Naciones Unidas, por su parte, ha pedido una investigación especial
sobre los operativos de seguridad diseñados por el gobierno, en los que,
según denuncias, ha habido 505 ejecuciones extraoficiales. A todo esto, habría que sumar el supuesto suicidio de un concejal opositor, detenido de forma ilegal, en una prisión de la policía política; así como el reciente testimonio de un joven,
desterrado a España tras cuatro años de prisión, sobre las diferentes
modalidades de tortura que padeció. Es evidente que no se trata de un
caso aislado sino de una política de Estado. Si, en 1968, Nicolás Maduro
hubiera sido presidente de México, tal vez la masacre de Tlatelolco se hubiera perpetrado de la misma manera. O peor.

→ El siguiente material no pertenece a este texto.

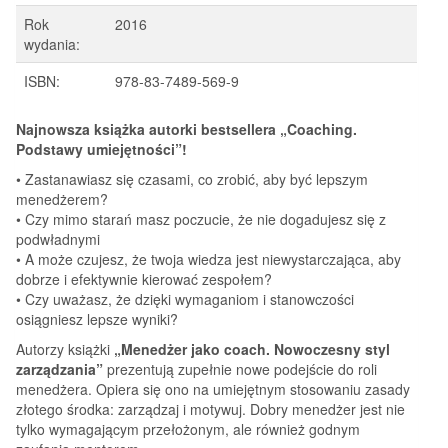
Rok
2016
wydania:
ISBN:
978-83-7489-569-9
Najnowsza książka autorki bestsellera „Coaching.
Podstawy umiejętności”!
• Zastanawiasz się czasami, co zrobić, aby być lepszym
menedżerem?
• Czy mimo starań masz poczucie, że nie dogadujesz się z
podwładnymi
• A może czujesz, że twoja wiedza jest niewystarczająca, aby
dobrze i efektywnie kierować zespołem?
• Czy uważasz, że dzięki wymaganiom i stanowczości
osiągniesz lepsze wyniki?
Autorzy książki
„Menedżer jako coach. Nowoczesny styl
zarządzania”
prezentują zupełnie nowe podejście do roli
menedżera. Opiera się ono na umiejętnym stosowaniu zasady
złotego środka: zarządzaj i motywuj. Dobry menedżer jest nie
tylko wymagającym przełożonym, ale również godnym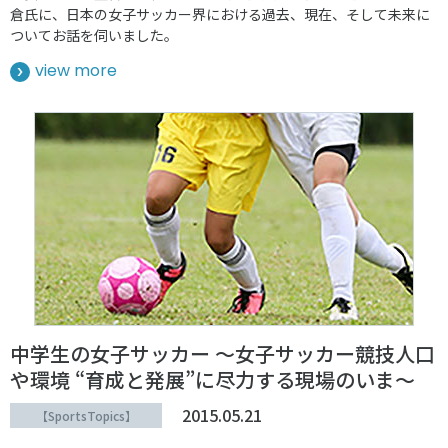
倉氏に、日本の女子サッカー界における過去、現在、そして未来に
ついてお話を伺いました。
view more
中学生の女子サッカー ～女子サッカー競技人口
や環境 “育成と発展”に尽力する現場のいま～
2015.05.21
【SportsTopics】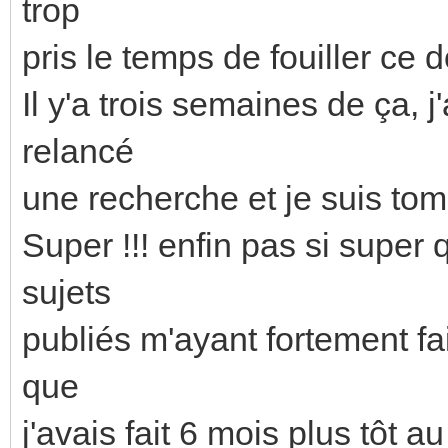
trop
pris le temps de fouiller ce 
Il y'a trois semaines de ça, 
relancé
une recherche et je suis tom
Super !!! enfin pas si super 
sujets
publiés m'ayant fortement fa
que
j'avais fait 6 mois plus tôt au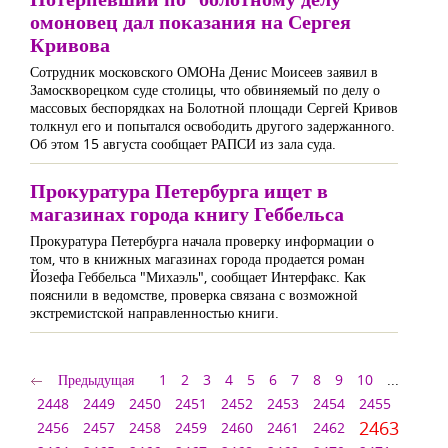
омоновец дал показания на Сергея
Кривова
Сотрудник московского ОМОНа Денис Моисеев заявил в
Замоскворецком суде столицы, что обвиняемый по делу о
массовых беспорядках на Болотной площади Сергей Кривов
толкнул его и попытался освободить другого задержанного.
Об этом 15 августа сообщает РАПСИ из зала суда.
Прокуратура Петербурга ищет в
магазинах города книгу Геббельса
Прокуратура Петербурга начала проверку информации о
том, что в книжных магазинах города продается роман
Йозефа Геббельса "Михаэль", сообщает Интерфакс. Как
пояснили в ведомстве, проверка связана с возможной
экстремистской направленностью книги.
Предыдущая
1
2
3
4
5
6
7
8
9
10
...
2448
2449
2450
2451
2452
2453
2454
2455
2463
2456
2457
2458
2459
2460
2461
2462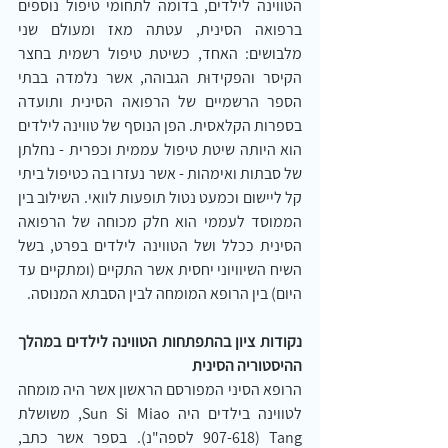
הטווינה לילדים, בדומה לתחומי טיפול נוספים 
ברפואה הסינית, עטתה מאז ומעולם שני 
מלבושים: האחד, כשיטת טיפול רשמית בחצר 
הקיסר והפקידוּת הגבוהה, אשר נלמדה בבתי 
הספר הרשמיים של הרפואה הסינית ותועדה 
בספרות הקלאסית. הפן הנוסף של טווינה לילדים 
הוא היותה שיטת טיפול עממית וכפרית - נחלתן 
של סבתות ואימהות - אשר נעזרו בה כטיפול ביתי 
קל ליישום וכמעט נטול תופעות לוואי. השילוב בין 
הממוסד לעממי הוא חלק מכוחה של הרפואה 
הסינית ככלל ושל הטווינה לילדים בפרט, בשל 
השיח השיוויוני יחסית אשר התקיים (ומתקיים עד 
היום) בין הרופא המומחה לבין הסבתא המנוסה.
נקודות ציון בהתפתחות הטווינה לילדים במהלך 
ההיסטוריה הסינית
הרופא הסיני המפורסם הראשון אשר היה מומחה 
לטווינה בילדים היה Sun Si Miao, משושלת 
Tang (907-618 לספה"נ). בספר אשר כתב, 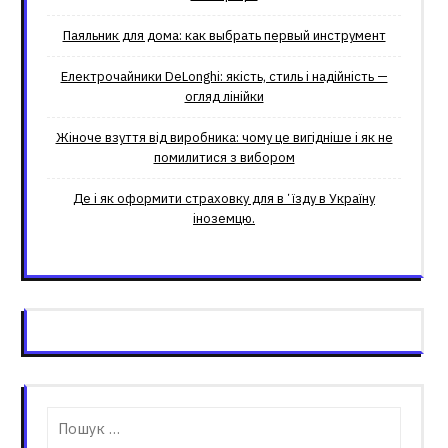
Паяльник для дома: как выбрать первый инструмент
Електрочайники DeLonghi: якість, стиль і надійність —
огляд лінійки
Жіноче взуття від виробника: чому це вигідніше і як не
помилитися з вибором
Де і як оформити страховку для вʼїзду в Україну
іноземцю.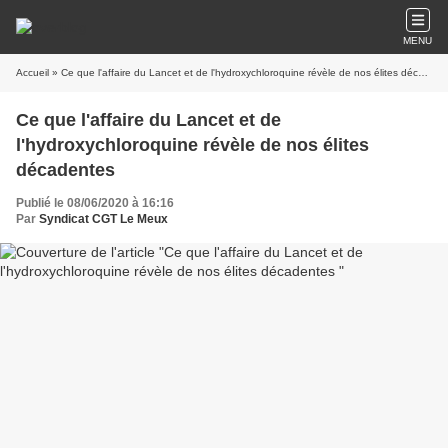
MENU
Accueil
» Ce que l'affaire du Lancet et de l'hydroxychloroquine révèle de nos élites décadentes
Ce que l'affaire du Lancet et de
l'hydroxychloroquine révèle de nos élites
décadentes
Publié le 08/06/2020 à 16:16
Par
Syndicat CGT Le Meux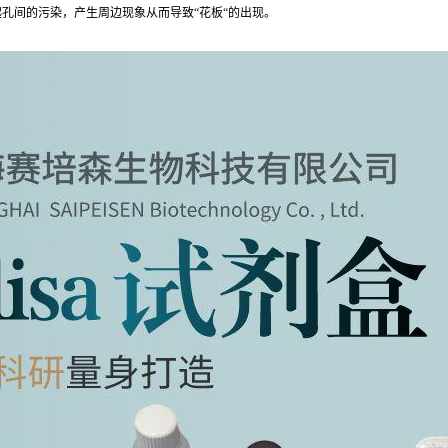
孔间的污染，产生周边现象从而导致“花板“的出现。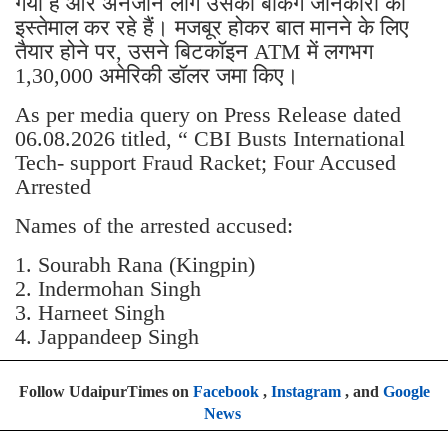
गया है और अनजान लोग उसकी बैंकिंग जानकारी का
इस्तेमाल कर रहे हैं। मजबूर होकर बात मानने के लिए
तैयार होने पर, उसने बिटकॉइन ATM में लगभग
1,30,000 अमेरिकी डॉलर जमा किए।
As per media query on Press Release dated
06.08.2026 titled, “ CBI Busts International
Tech- support Fraud Racket; Four Accused
Arrested
Names of the arrested accused:
1. Sourabh Rana (Kingpin)
2. Indermohan Singh
3. ⁠Harneet Singh
4. ⁠Jappandeep Singh
Follow UdaipurTimes on
Facebook
,
Instagram
, and
Google
News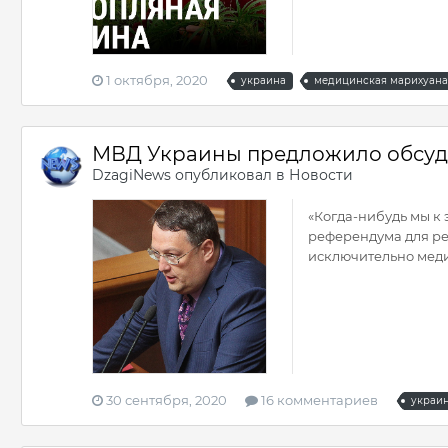
1 октября, 2020
украина
медицинская марихуана
МВД Украины предложило обсуди
DzagiNews
опубликовал в
Новости
«Когда-нибудь мы к 
референдума для ре
исключительно медиц
30 сентября, 2020
16 комментариев
украи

Dice López Obrador que “México ya cambió”.
Tiene una enorme fe en sí mismo. Como lo sostuvo también en su campaña
electoral, piensa que su sola presencia puede tener un efecto mágico en
el sistema, en la vida pública, en la condición humana. Lamentablemente,
la historia demuestra que todo es mucho más complejo. Si algo, por
ejemplo, contradice toda su prédica, es la presencia de Nicolás Maduro
en el inicio de su mandato.
Maduro
encarna toda la corrupción, el abuso y la represión que AMLO pretende
combatir. Incluso para sus seguidores puede resultar una incongruencia
monumental. La dicotomía entre la izquierda y la derecha se ha vuelto un
sinsentido. La primera posverdad que hay que enfrentar es la ideología.
Maduro no representa ninguna revolución popular y latinoamericanista.
Representa un gobierno ilegal, corrupto y autoritario.
Ha señalado el historiador Rafael Rojas que “para
emprender cualquier gestión diplomática mediadora, en relación con
Venezuela, el rechazo al autoritarismo y a la violación de derechos
humanos es una premisa insoslayable”. Ese es un gran desafío que
tendrá el nuevo gobierno de México por delante. Estará obligado a
participar en una crisis internacional sin establecer complicidades, sin
traicionar sus propias promesas.
En
estos momentos, no se puede ser amigo del pueblo de Venezuela y amigo
del gobierno de Nicolás Maduro al mismo tiempo. Si AMLO quiere ser
coherente con todo lo que ofreció en su campaña, si desea ser leal a sus
votantes, no puede entonces establecer una alianza ciega con “la mafia del poder” que oprime al pueblo venezolano.
Alberto Barrera Tyszka es escritor y colaborador regular de The New York Times en Español. Su novela más reciente es “Patria o muerte”.